Copieusement moquées et conspuées lors du Salon de 1853 (l'empereur aurait fait mine de cravacher la croupe quand l'impératrice aurait ingénument demandé s'il s'agissait d'une percheronne), Les Baigneuses trouvèrent finalement un acquéreur en la personne d'Alfred Bruyas. Ce dandy de Montpellier, passionné d'art, montait régulièrement à Paris pour acquérir des œuvres de contemporains. Courbet pouvait désormais compter sur un mécène fidèle. Celui-ci ramena sa toile dans sa ville, où Courbet le rejoignit l'année suivante pour un séjour de quatre mois.
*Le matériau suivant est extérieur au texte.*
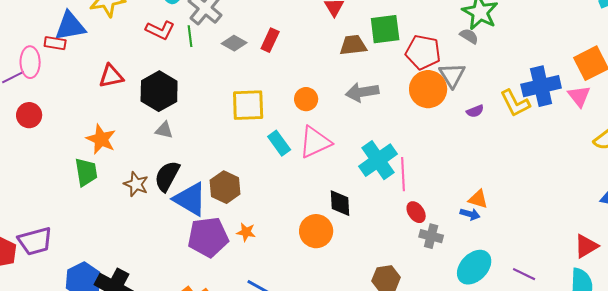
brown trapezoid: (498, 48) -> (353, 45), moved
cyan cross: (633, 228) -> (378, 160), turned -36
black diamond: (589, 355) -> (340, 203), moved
De retour d'un séjour à Montpellier, Courbet confie son vague à l'âme à son mécène, tel qu'il n'en a guère l'habitude. Cet abattement est-il sincère ? Il est vrai que sous son "masque riant", l'homme a pu dévoiler des fragilités, des coups de mou dont il ne faisait guère étalage. Du moins, selon son interlocuteur. S'il évoque sa (soit-disant) solitude, n'est pas pour la rapprocher de celle de Bruyas, afin de légitimer leur compagnonnage ? Et s'il évoque son spleen, n'est pas pour partager avec lui une communauté d'humeur ? Son riche correspondant montpelliérain peut encore lui être utile, pour lui acheter de nouvelles œuvres, ou pour financer le pavillon de son exposition privée lors de l'Exposition universelle de 1855 (aide financière qu'il n'obtiendra pas d'ailleurs). Au moment de la rédaction de cette lettre, cette idée d'exposition parallèle n'est pas encore fixée : il prépare un envoie de quatorze tableaux à l'Exposition officielle et a donc besoin de ceux restés à Montpellier. Le demande d'envoyer la photo de la femme nue devant lui servir de modèle pour sa grande toile de L'Atelier montre que ce genre d'images circulaient naturellement, y compris hors des cercles artistiques. L'on ne sait de quelle photo il s'agit exactement, sans doute un autre nu de Julien Vallou de Villeneuve.